The Washington Post editors observe the Iranians’ nabbing of Roxana Saberi and incarceration of ex-FBI agent Robert Levinson, the brazen advancement of their nuclear program, and Ahmadinejad’s performance at Durban II. They conclude:
What Iran is doing is inviting Mr. Obama to humiliate his new administration by launching talks with the regime even while it is conspicuously expanding its nuclear program, campaigning to delegitimize and destroy Israel and imprisoning innocent Americans. Mr. Ahmadinejad’s unlikely concern for Ms. Saberi’s defense, along with other regime statements suggesting her sentence could be reduced, sound like an offer to make her a bargaining chip — to be exchanged, perhaps, for members of the Revolutionary Guard Corps who are in U.S. custody in Iraq.
Mr. Obama has always said that talks with Iran must be conducted under the right circumstances and in a way that advances U.S. interests. The administration won’t meet that test if it allows negotiations to become a means of vindicating Mr. Ahmadinejad’s radical agenda. It should postpone any contact until after the Iranian election in June — and it should look for clear signs that Iran is acting in good faith before talks begin. The unconditional release of Ms. Saberi and Mr. Levinson would be one.

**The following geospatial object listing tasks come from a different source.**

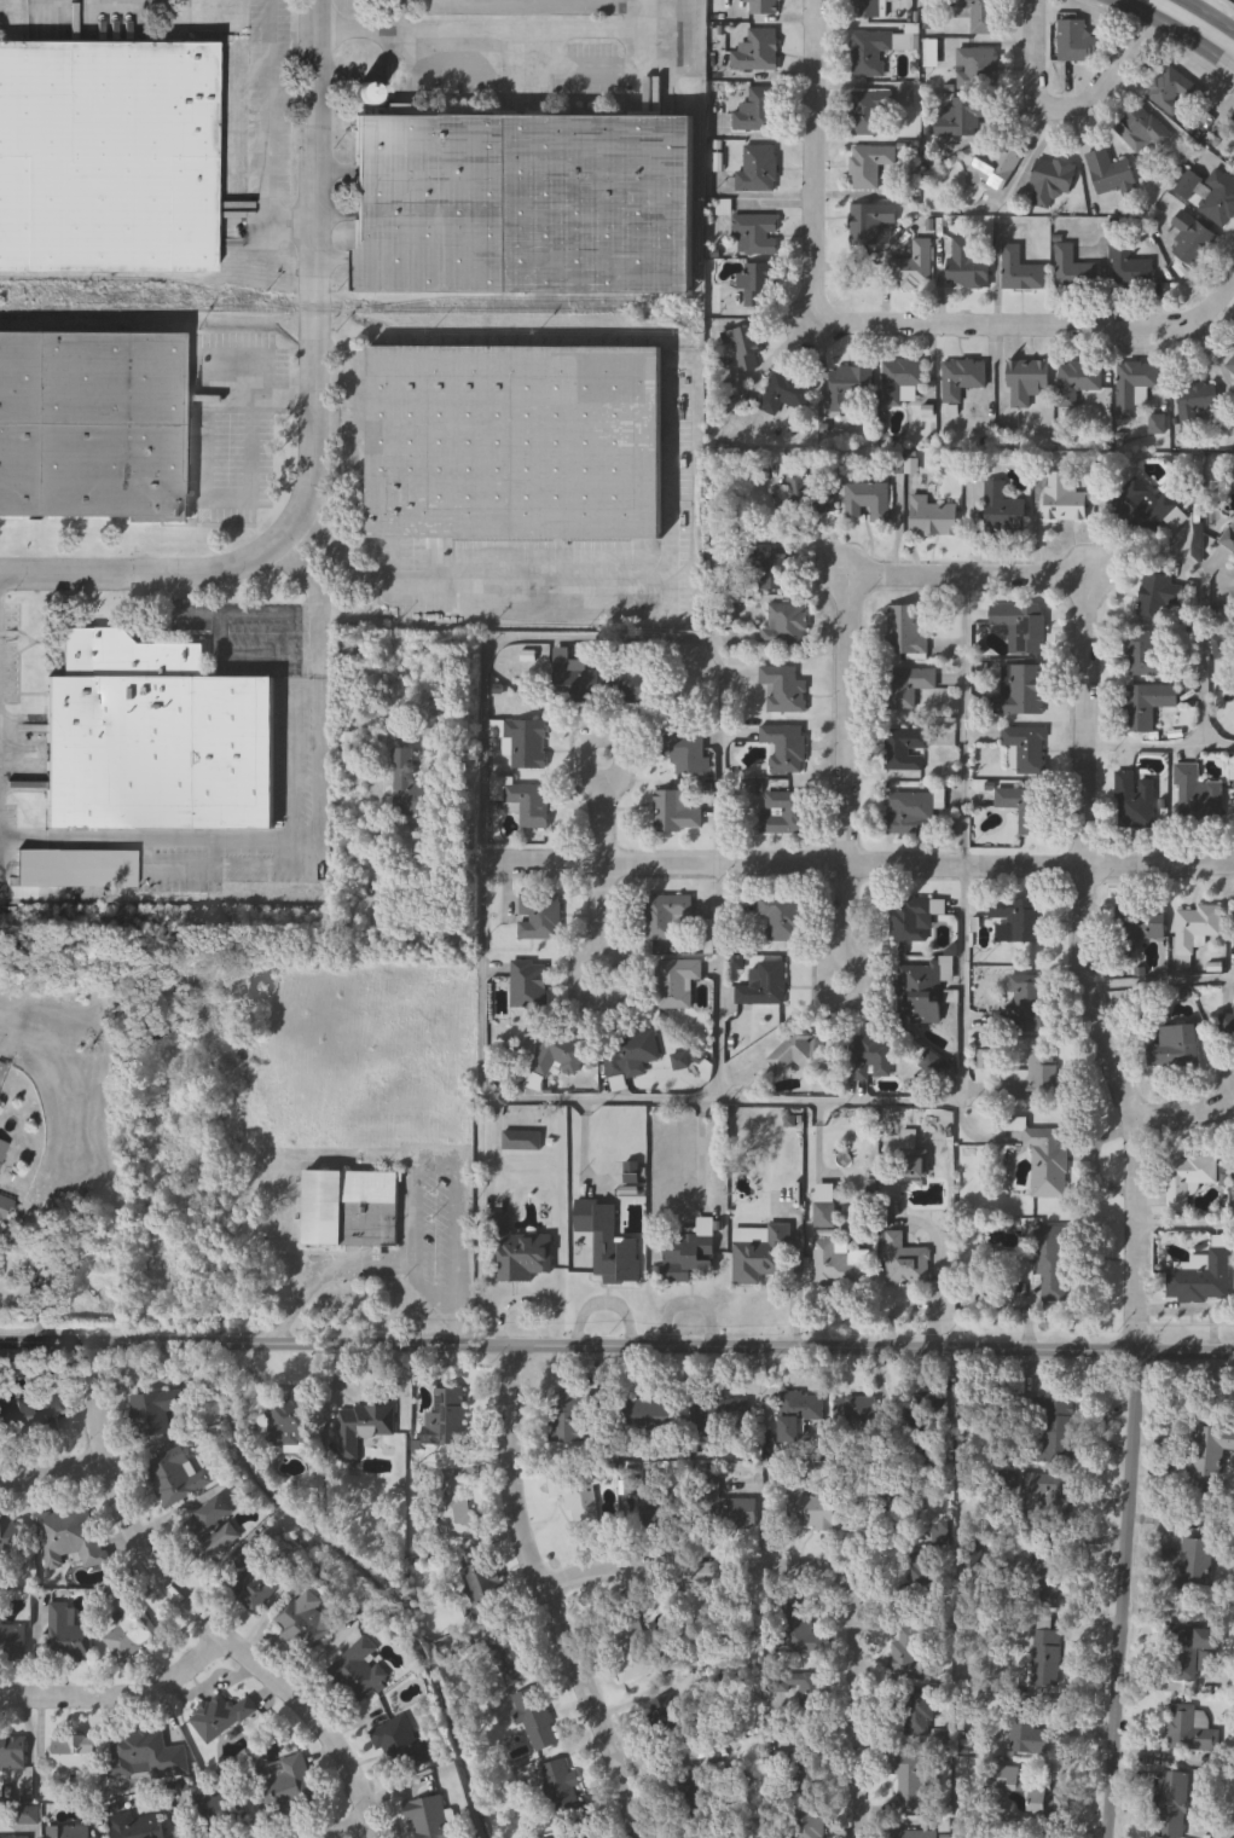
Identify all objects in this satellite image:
building: (764, 7)
building: (885, 8)
building: (980, 15)
road: (1204, 17)
road: (496, 29)
road: (1174, 31)
building: (1073, 40)
building: (878, 51)
road: (1032, 58)
building: (978, 69)
road: (1112, 70)
building: (1171, 91)
building: (759, 111)
building: (868, 114)
road: (270, 115)
building: (963, 117)
building: (1141, 131)
building: (1232, 147)
building: (1233, 151)
building: (108, 156)
building: (871, 166)
building: (759, 168)
building: (994, 169)
building: (1110, 173)
building: (1187, 184)
building: (1053, 186)
building: (1218, 198)
building: (527, 204)
building: (871, 223)
building: (757, 235)
building: (1190, 238)
building: (916, 265)
building: (969, 265)
building: (1129, 266)
building: (1074, 270)
road: (816, 273)
building: (1023, 274)
railway: (152, 280)
building: (760, 281)
railway: (502, 297)
railway: (124, 309)
railway: (433, 313)
road: (1145, 327)
building: (746, 349)
building: (1229, 365)
building: (902, 379)
building: (963, 379)
building: (1076, 380)
building: (1134, 380)
building: (1028, 384)
building: (853, 389)
building: (784, 392)
building: (1194, 401)
road: (253, 413)
road: (312, 416)
building: (92, 425)
building: (517, 443)
building: (811, 495)
building: (870, 501)
building: (1066, 502)
building: (1143, 506)
building: (1006, 511)
building: (935, 517)
building: (1230, 541)
building: (774, 568)
road: (302, 574)
road: (575, 585)
road: (1206, 594)
building: (1161, 595)
road: (231, 612)
building: (787, 625)
building: (908, 630)
building: (1024, 630)
road: (511, 638)
building: (1145, 655)
road: (846, 660)
building: (580, 681)
building: (634, 684)
building: (908, 686)
building: (785, 688)
building: (1023, 693)
building: (1147, 704)
road: (967, 722)
building: (157, 739)
building: (528, 743)
road: (1143, 745)
building: (787, 746)
road: (1218, 746)
building: (907, 749)
building: (684, 751)
building: (1028, 751)
building: (411, 784)
building: (1197, 795)
building: (1134, 800)
building: (525, 801)
building: (676, 811)
building: (1026, 811)
building: (787, 812)
building: (910, 812)
road: (268, 840)
road: (763, 862)
road: (603, 868)
building: (79, 869)
road: (1133, 870)
building: (665, 915)
building: (540, 916)
building: (785, 920)
building: (913, 920)
building: (1028, 923)
building: (1138, 926)
building: (1195, 926)
building: (679, 982)
road: (719, 982)
building: (529, 984)
road: (1159, 985)
building: (765, 986)
building: (922, 992)
building: (1029, 1005)
building: (1233, 1027)
building: (1174, 1048)
building: (632, 1052)
building: (800, 1052)
building: (561, 1054)
building: (872, 1057)
building: (1037, 1081)
road: (717, 1102)
road: (1184, 1114)
building: (3, 1151)
building: (1047, 1162)
building: (914, 1163)
road: (453, 1169)
building: (1187, 1176)
road: (1137, 1203)
building: (6, 1207)
building: (350, 1207)
building: (824, 1214)
road: (1185, 1227)
building: (608, 1241)
building: (521, 1252)
building: (688, 1253)
building: (760, 1253)
building: (904, 1260)
building: (1051, 1260)
building: (839, 1263)
road: (372, 1265)
building: (1202, 1278)
road: (302, 1301)
road: (443, 1303)
road: (1130, 1348)
road: (513, 1353)
building: (154, 1413)
building: (37, 1415)
building: (800, 1418)
building: (853, 1418)
building: (447, 1419)
building: (568, 1419)
building: (648, 1419)
building: (718, 1419)
building: (287, 1424)
building: (363, 1427)
building: (914, 1428)
building: (1053, 1432)
building: (1209, 1456)
road: (55, 1477)
building: (176, 1479)
building: (902, 1488)
building: (575, 1491)
building: (1051, 1494)
building: (723, 1508)
building: (807, 1508)
building: (458, 1509)
building: (660, 1514)
building: (909, 1529)
building: (210, 1532)
building: (70, 1537)
building: (10, 1540)
building: (1195, 1565)
building: (922, 1566)
road: (690, 1570)
building: (1047, 1576)
building: (251, 1581)
building: (482, 1585)
road: (544, 1602)
road: (194, 1605)
building: (303, 1621)
building: (129, 1629)
building: (799, 1632)
building: (67, 1635)
building: (13, 1641)
building: (630, 1649)
building: (1191, 1651)
building: (511, 1657)
building: (908, 1658)
building: (357, 1672)
building: (803, 1693)
road: (119, 1695)
road: (855, 1704)
building: (916, 1715)
building: (222, 1718)
building: (536, 1720)
building: (664, 1723)
building: (1190, 1729)
building: (401, 1745)
building: (12, 1752)
building: (145, 1756)
building: (71, 1761)
building: (800, 1769)
building: (909, 1783)
building: (285, 1787)
building: (563, 1793)
building: (685, 1794)
building: (1025, 1801)
building: (1171, 1804)
building: (209, 1808)
building: (27, 1816)
building: (429, 1818)
road: (320, 1819)
building: (807, 1825)
building: (146, 1828)
building: (67, 1833)
building: (913, 1834)
building: (580, 1836)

That is entirely sound advice, but is the president moved by the notion that it is bad to humiliate his administration and country? The answer isn’t at all clear. He was the one who went on TV to apologize for imagined slights inflicted by the U.S. on the Muslim world. It is his administration that gave up the precondition of abiding by the UN resolution (barring Iran from progressing with its nuclear program) before talks commence.
In other words, Obama has invited this by humbling himself before the mullahs. That is the game: he ingratiates and they slap back. He goes the next step to further ingratiate himself even more and they insult more loudly. And soon they have established that they are calling the shots. And they make clear that they have cowed him into accepting any behavior so as not to disrupt hope for “progress.” Because the president is persistent, you see, he won’t give up.
This, of course, makes it infinitely harder, if not impossible, to convince the Iranians later on that we do have limits (we do, right?) and that they will be ill-served by continuing to test American resolve. Why shouldn’t they keep it up, after all? Look what’s it’s getting them.